Material provided =>
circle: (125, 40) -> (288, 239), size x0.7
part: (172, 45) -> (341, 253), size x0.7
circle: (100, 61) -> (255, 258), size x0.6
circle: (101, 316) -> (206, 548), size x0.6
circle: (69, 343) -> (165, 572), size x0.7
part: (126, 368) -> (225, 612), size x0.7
==
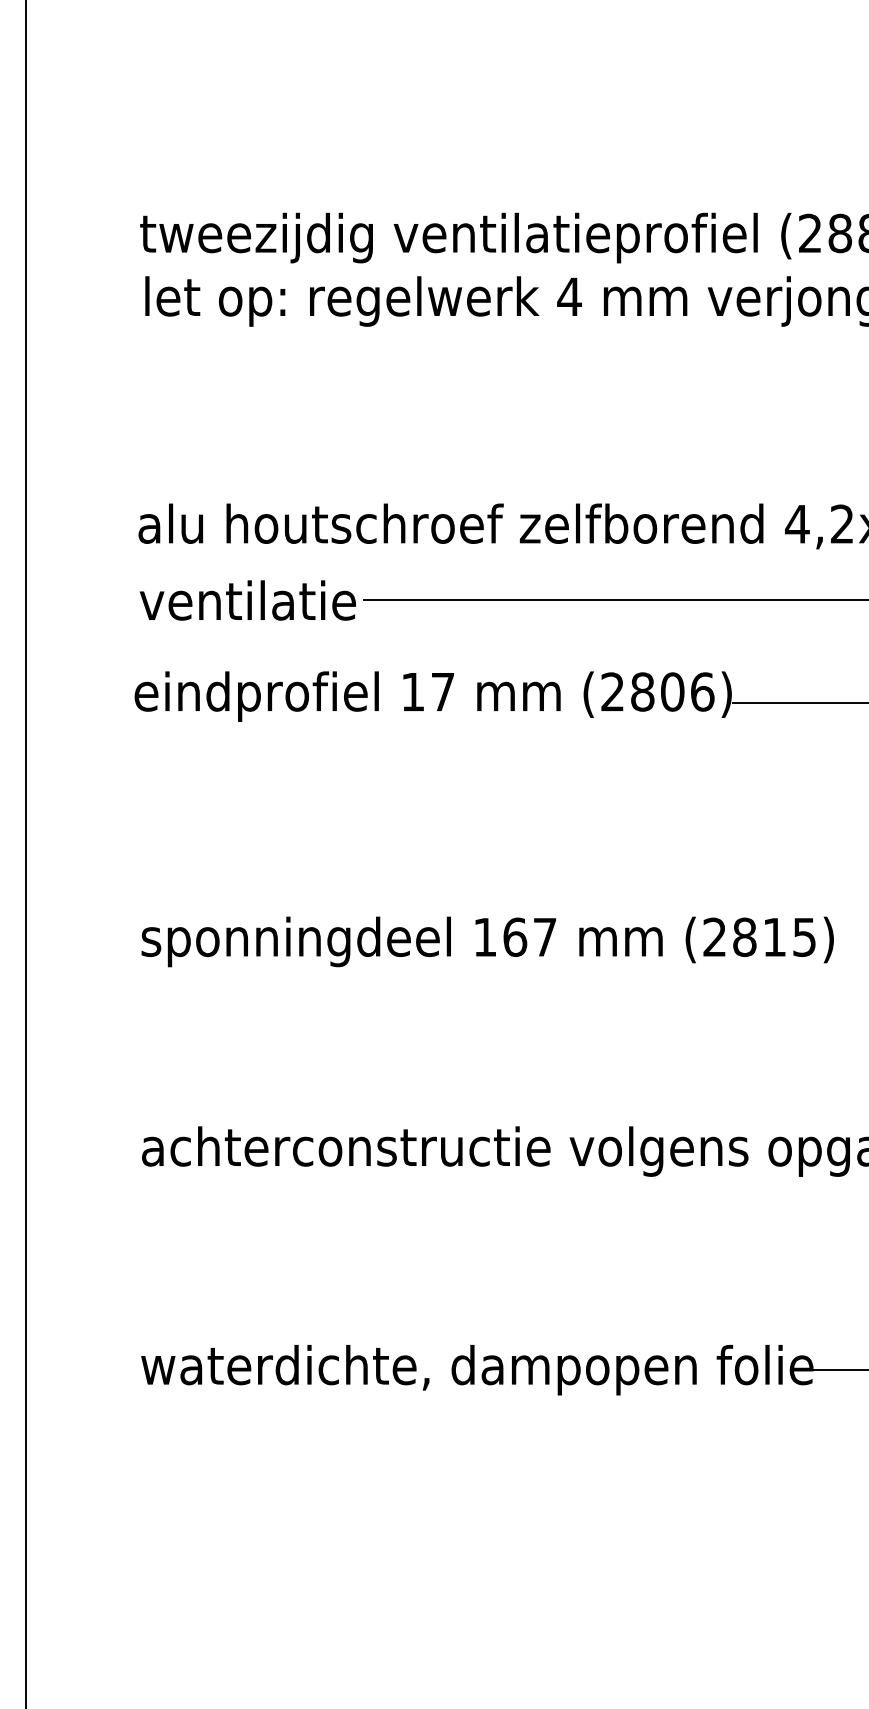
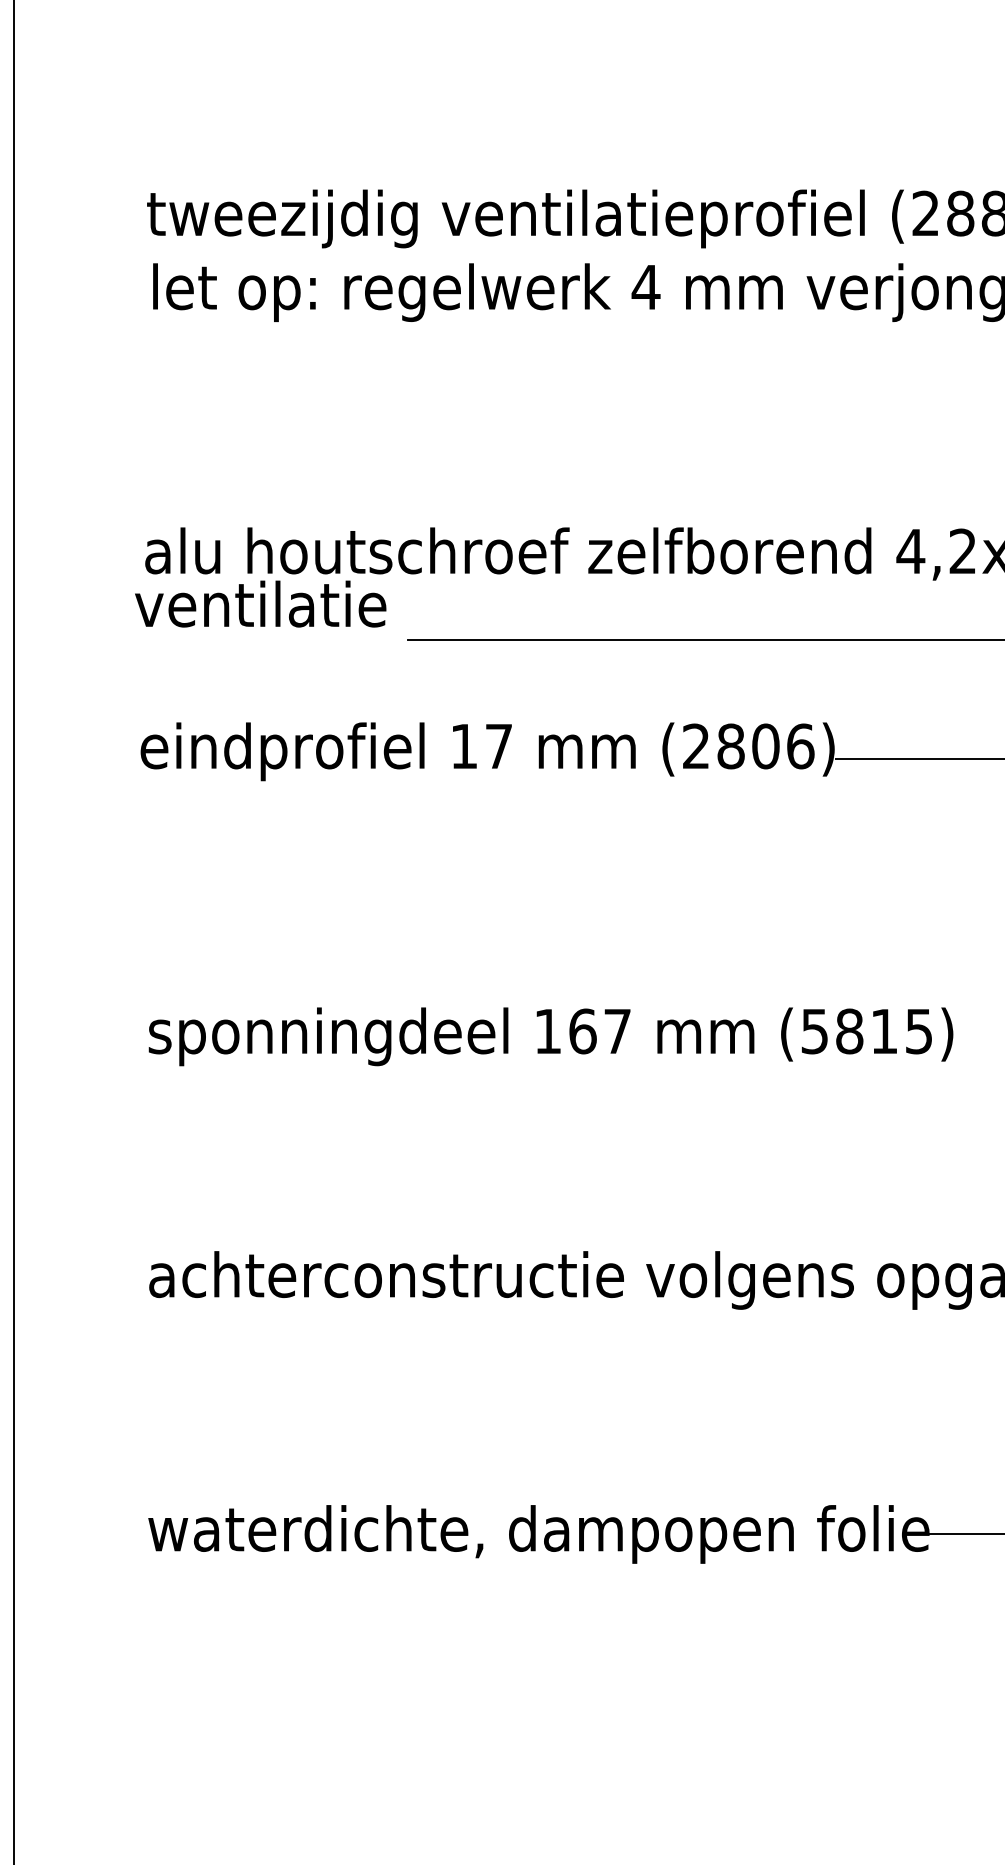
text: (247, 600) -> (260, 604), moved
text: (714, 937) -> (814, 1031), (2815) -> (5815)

Work task =>
Search the entries for the string "text" and copy each line where it occurs.

Result =>
text: (247, 600) -> (260, 604), moved
text: (714, 937) -> (814, 1031), (2815) -> (5815)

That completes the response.